Вся классическая литература поступает к читателю в готовой упаковке. Но онегинский „хрестоматийный глянец» — особого рода. Будто попечением какого-то благотворительного пушкинского общества выпущены разные хрестоматии по числу читателей, с учетом индивидуальности каждого, и для каждого — свой глянец. Все мы живем со своим личным „Евгением Онегиным» — вполне интимно. У нас с ним свои счеты — как с женой.

Это происходит оттого, что читатель общается не с романом, а с неким метатекстом — чем-то большим и вязким, что пролегает между романом в стихах, написанным Александром Сергеевичем Пушкиным, и читательскими усилиями. На этой дистанции „Онегин» успевает измениться и подладиться к восприятию. Все известно про этот роман, и на самом деле читать его совершенно не обязательно: и без того он с нами в виде бесчисленных словесных, образных, идейных цитат. Русский человек с малолетства знает, что чем меньше женщину мы любим, тем легче нравимся мы ей. У нас у всех дядя честных правил, даже если дяди нет.

Однако при всей сугубой индивидуальности подхода к феномену „Онегина», существует все же единый схематичный его образ. Опять-таки — как с женой. Нет и не может быть определенных рекомендаций, но приблизительно известен образ идеальной жены: хранит верность, вкусно готовит, не ругается. Так же имеется обобщенный образ великого романа.

„Евгений Онегин» — это красивые люди, красивые чувства, красивая жизнь.

Подобно тому, как Татьяна „влюблялася в обманы и Ричардсена и Руссо», Россия была покорена обманом Пушкина.

Кровь и горе разливаются по сюжету „Онегина», а мы ничего не замечаем. Поруганные чувства, разбитые сердца, замужество без любви, безвременная смерть. Это — полноценная трагедия. Но ничего, кроме блаженной улыбки, не появляется при первых же звуках мажорной онегинской строфы.

Конечно, ответственность за это несет и одноименная опера. Поколения русских людей обмирают от жалости и печали, когда тенор выводит за Ленского: „Куда, куда вы удалились, весны моей златые дни?» Высокие, недоступные простым смертным эмоции льются усилиями двух гениальных обманщиков — Пушкина и Чайковского — и нет ни сил, ни охоты подметить черный юмор поэта, заставившего героя произносить перед смертью пародийный набор штампов.

В оперное, праздничное настроение стихов не вписывается ничто низменное, и далеко не с первого прочтения попадаются на глаза такие строки:

…К старой тетке,

Четвертый год больной в чахотке,

Они приехали теперь.

Им настежь отворяет дверь,

В очках, в изорванном камзоле,

С чулком в руке, седой калмык.

Эти строки и не надо помнить, потому что они не из Пушкина, а из Гоголя, например, или разночинцев.
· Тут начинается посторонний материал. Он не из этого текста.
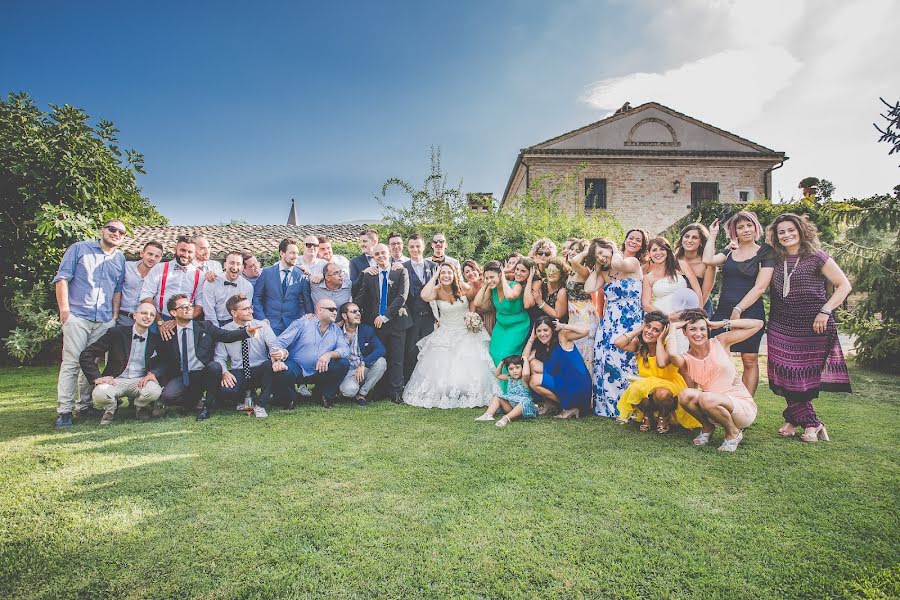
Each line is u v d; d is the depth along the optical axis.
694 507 2.73
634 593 1.98
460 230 8.67
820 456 3.57
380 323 5.60
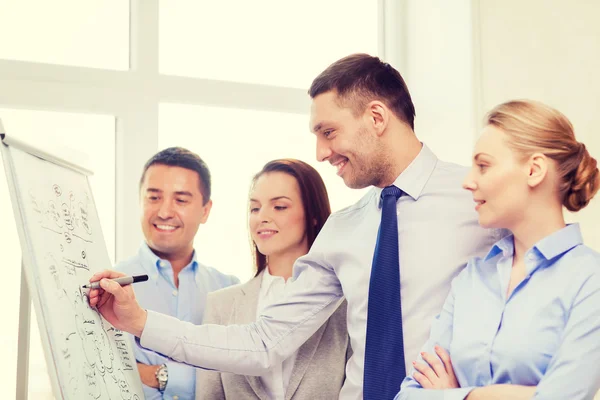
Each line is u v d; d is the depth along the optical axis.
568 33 2.54
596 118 2.55
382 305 1.63
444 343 1.45
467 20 2.44
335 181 2.62
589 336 1.24
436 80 2.58
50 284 1.35
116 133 2.33
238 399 1.88
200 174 2.10
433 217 1.69
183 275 2.08
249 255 2.46
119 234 2.31
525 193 1.38
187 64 2.46
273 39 2.61
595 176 1.39
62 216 1.53
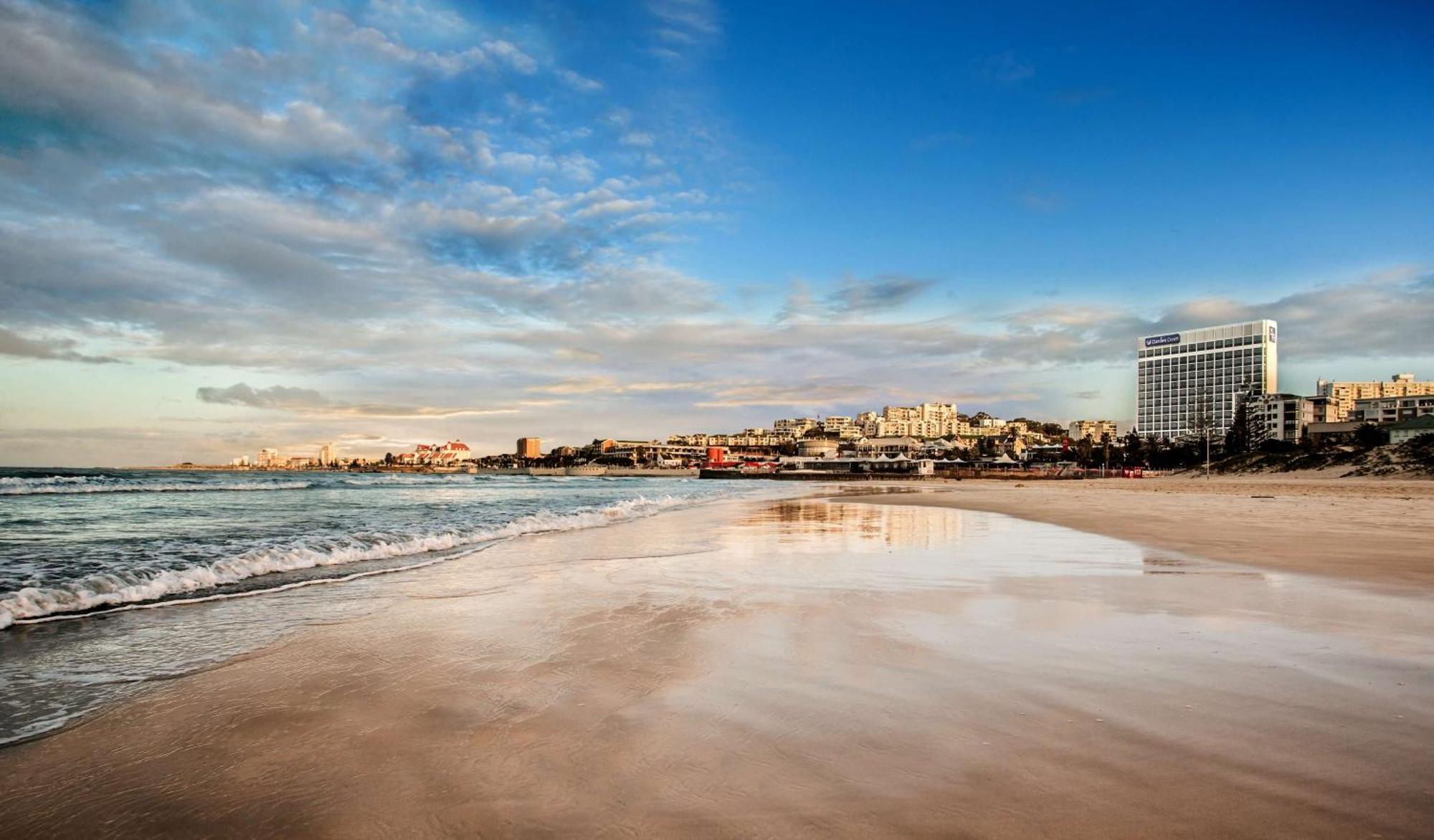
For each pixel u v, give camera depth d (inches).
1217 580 402.0
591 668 224.8
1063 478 4643.2
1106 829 120.9
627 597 351.6
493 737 168.1
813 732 167.9
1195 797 133.0
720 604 332.2
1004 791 136.5
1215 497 1699.1
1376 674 213.6
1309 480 2967.5
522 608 322.7
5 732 174.6
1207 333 7859.3
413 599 346.0
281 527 711.7
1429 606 320.5
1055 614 305.4
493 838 122.3
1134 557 513.7
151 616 307.1
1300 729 168.1
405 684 209.9
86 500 1225.4
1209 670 217.6
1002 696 194.1
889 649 245.4
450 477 5211.6
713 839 120.2
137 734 172.9
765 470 6481.3
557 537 686.5
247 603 335.0
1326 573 422.9
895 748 157.8
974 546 601.9
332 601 342.3
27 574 391.5
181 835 125.6
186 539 576.1
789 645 252.7
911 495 2146.9
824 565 478.3
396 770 150.9
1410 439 3174.2
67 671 225.6
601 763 152.1
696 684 207.2
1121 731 167.3
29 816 133.0
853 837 119.8
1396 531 707.4
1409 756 152.0
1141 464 5433.1
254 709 189.6
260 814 132.6
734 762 151.6
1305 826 121.3
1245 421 4965.6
В „Евгении Онегине» нет и не может быть чахотки, чулок, нацменьшинств. А есть вот это: „Шум, хохот, беготня, поклоны, галоп, мазурка, вальс…» Список продлевается по желанию.

У российского человека обычно вызывают праведное раздражение зарубежные интерпретаторы русской классики. Но в чем-то существенном они правы. Лишенные рабского преклонения перед текстом, они не стесняются следовать не букве, даже не духу, а — образу, ощущению, метатексту. Пьер Безухов привязывает квартального к медведю. Долохов прогибается и не падает с карниза с бутылкой рома. А что же Онегин? Он поздно просыпается, серебрится морозной пылью и в чем-то широком (боливаре?) мечет пробку в потолок.